By Josh Qian, Daily Staff Reporter
Published April 12, 2012
Hope for patients with the neurological degenerative disease amyotrophic lateral sclerosis, commonly referred to as ALS or Lou Gehrig’s disease, has been found with a recent discovery the University made in partnership with Emory University and Harvard University.
ALS causes nerve cells to stop functioning properly and eventually die. This then leads to muscle weakness, paralysis and eventually death in most ALS patients.
The University’s study — sponsored by NeuralStem Inc., a company with patented technology that produces neural stem cells — was the first to show that stem cells can be safely implanted into the spinal cords of patients with ALS as a form of treatment.
Wiley Online Library, a multidisciplinary collection of online resources, has published the study and Stem Cells, a peer-reviewed science journal, will soon publish the study in print.
Neurology Prof. Eva Feldman — the director of the A. Alfred Taubman Medical Research Institute and the University of Michigan Health System’s ALS Clinic —serves as the principal investigator of the ongoing trials and was the senior author of the paper.
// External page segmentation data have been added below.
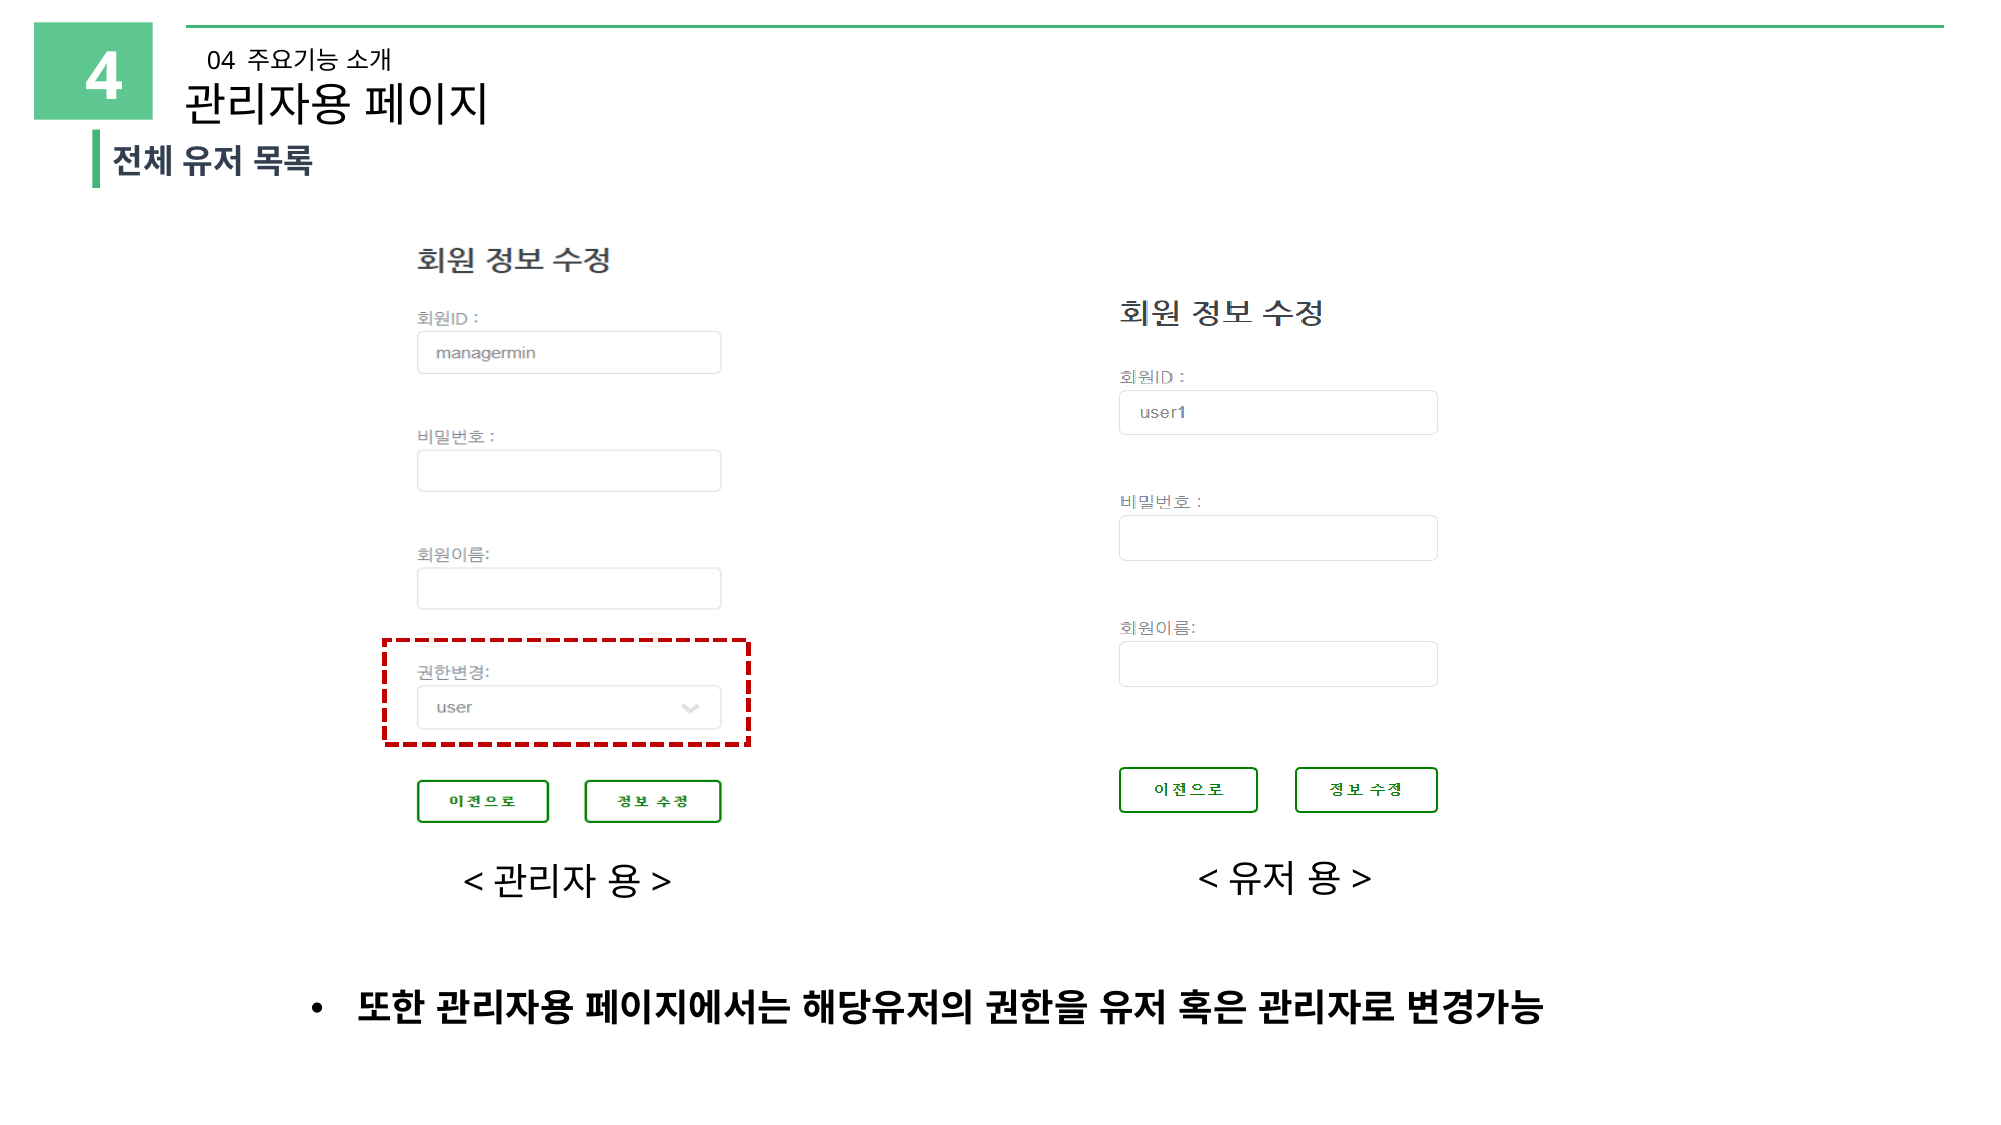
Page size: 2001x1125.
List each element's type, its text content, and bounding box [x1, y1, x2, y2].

text_box [33, 21, 154, 121]
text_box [337, 199, 799, 912]
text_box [1064, 259, 1506, 908]
text_box 또한 관리자용 페이지에서는 해당유저의 권한을 유저 혹은 관리자로 변경가능 [295, 977, 1704, 1037]
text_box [70, 25, 1944, 139]
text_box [92, 129, 816, 188]
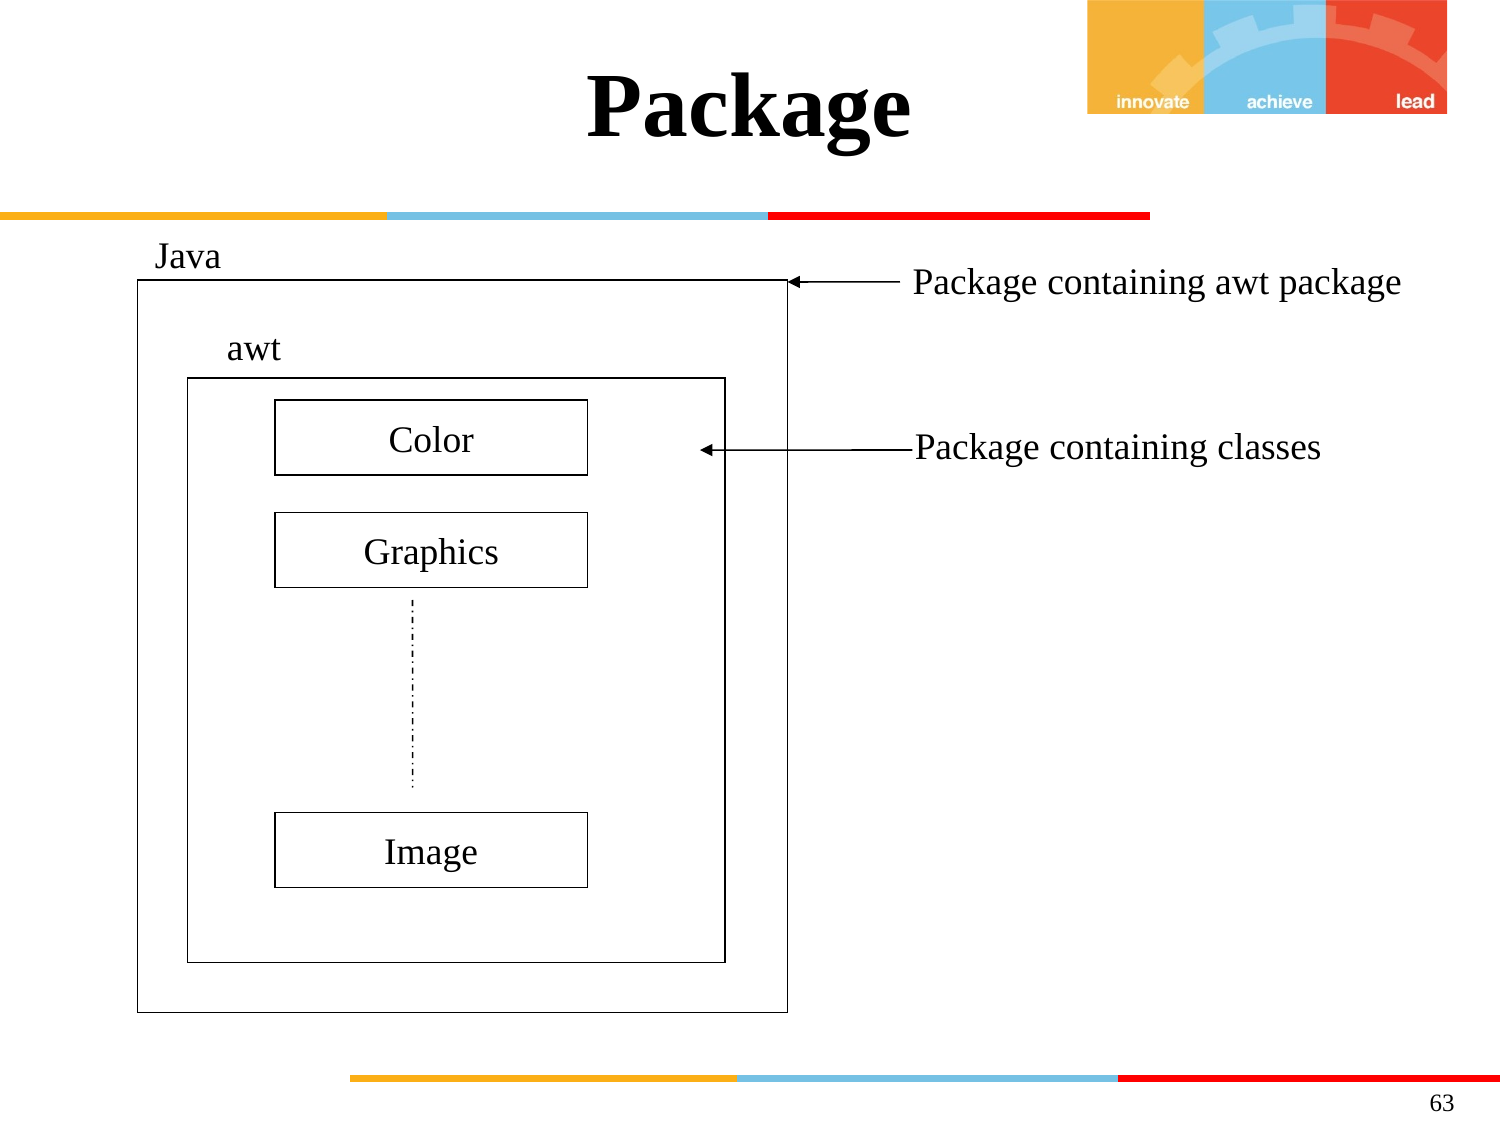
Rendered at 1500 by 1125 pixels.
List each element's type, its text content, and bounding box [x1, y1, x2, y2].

title Package [75, 45, 1425, 157]
text_box [187, 377, 725, 963]
text_box Package containing awt package [897, 249, 1423, 310]
text_box [699, 443, 913, 457]
text_box Color [274, 399, 588, 475]
text_box Java [140, 223, 441, 284]
text_box Graphics [274, 512, 588, 588]
text_box [787, 275, 901, 289]
text_box Package containing classes [899, 414, 1425, 475]
picture [1087, 0, 1448, 114]
text_box 63 [1119, 1078, 1470, 1125]
text_box [137, 279, 788, 1013]
text_box awt [212, 315, 550, 376]
text_box Image [274, 812, 588, 888]
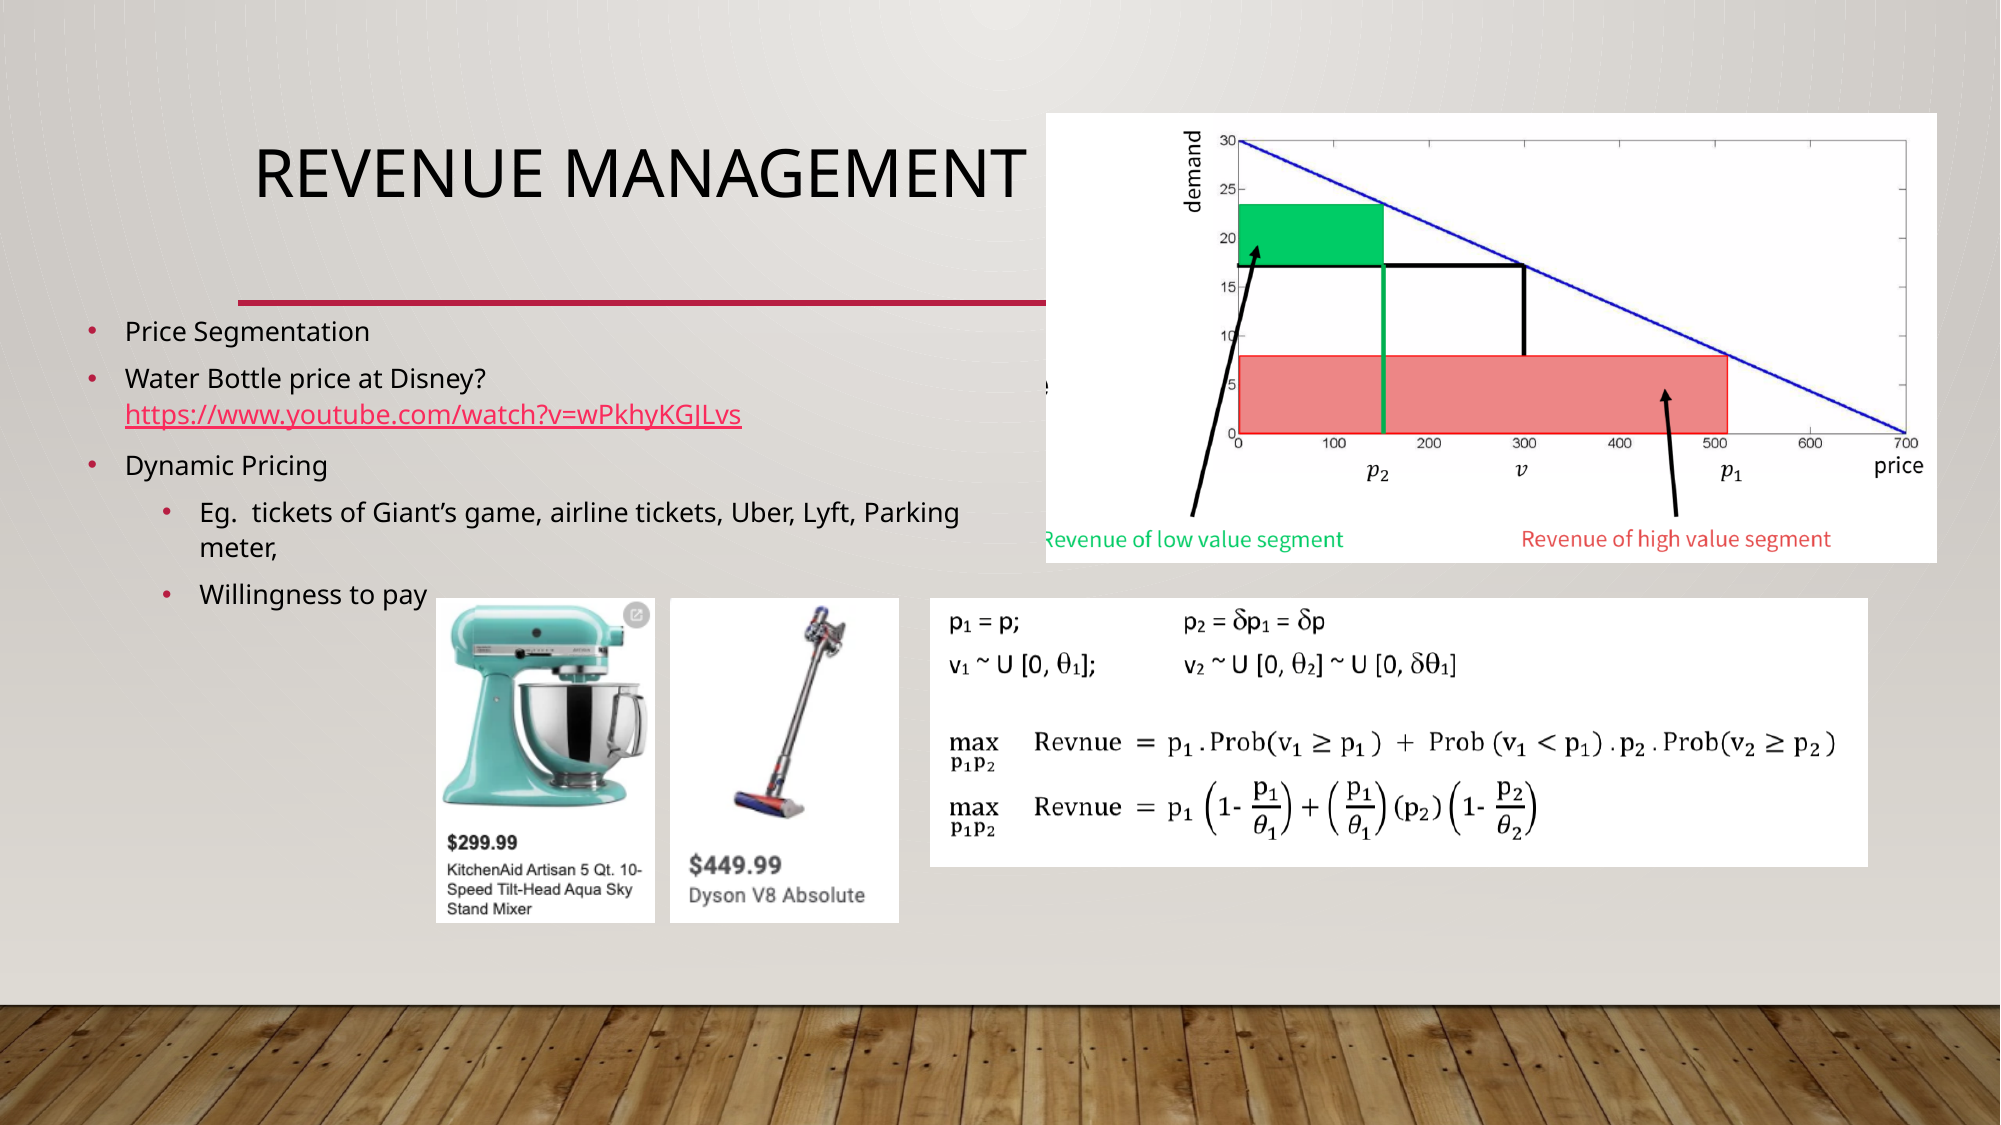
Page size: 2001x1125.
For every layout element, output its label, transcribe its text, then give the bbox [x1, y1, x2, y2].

picture [435, 598, 655, 923]
picture [1045, 113, 1937, 563]
text_box Price Segmentation Water Bottle price at Disney? https://www.youtube.com/watch?v=wPkhyKGJLvs Dynamic Pricing Eg. tickets of Giant’s game, airline tickets, Uber, Lyft, Parking meter, Willingness to pay [63, 304, 977, 657]
picture [930, 598, 1868, 868]
title Revenue Management [238, 131, 1045, 305]
picture [0, 1005, 2000, 1125]
picture [669, 598, 899, 923]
“We have learned so much about stem cells and the promise they hold for effective treatment of devastating diseases like ALS,” Feldman said.
Feldman explained that implanted stem cells wont form the motor neurons that control muscle function and are affected by the disease. Instead, they form a type of support cells, called glial cells, which make contact with motor neurons. The glial cells fill in the gaps of the spinal neurons affected by ALS.
“I like to say these cells clean up the neighborhood that the motor neurons live in,” Feldman said. “These support cells remove toxins, provide nutrition and supply certain proteins that we know help protect the neurons under attack by the disease.”
Feldman said that the team created a special delivery apparatus for implanting stem cells directly into patients’ spinal cords.
“Implanting stem cells in the human spinal cord had never been done before, as far as we know,” she said.
Feldman explained that Nicholas Boulis, neurosurgery professor of Emory and one of Feldman’s past post-doctoral fellows, was a key collaborator in developing the method of implanting the stem cells.
“You have to understand that the spinal cord goes up and down as the patient breathes,” Feldman said. “Boulis devised a way to overcome this obstacle by bolting the delivery device into the plates, or lamina, of the spinal column. It’s really quite a remarkable achievement in itself.”
Feldman added that it took the team years to devise the most effective procedure they first tested on animal models before the U.S. Food and Drug Administration gave the team permission for human clinical trials in January 2010.
“So far 12 individuals have undergone the procedure,” Feldman said. “We have been very encouraged by our ability to safely implant stem cells in the human spinal cord, but we have a long way to go.”
Feldman said the patients who have gone through the procedure have not experienced any serious adverse side effects, and some patients have shown a reduction in the progression of the disease.
“We do extensive tests on the patients before they leave the hospital and follow them for months,” Feldman said. “All of our findings point to the safety of the procedure.”
Though Feldman said it is too early to evaluate the efficacy of the treatment, she believes the FDA will approve it for widespread clinical use in three to four years. She added that she expects multiple breakthroughs in stem cell research application in the coming years.
“We are making great progress in laboratories around the world … I think we will be amazed 20 years from now what we will be able to do with stem cell technology.”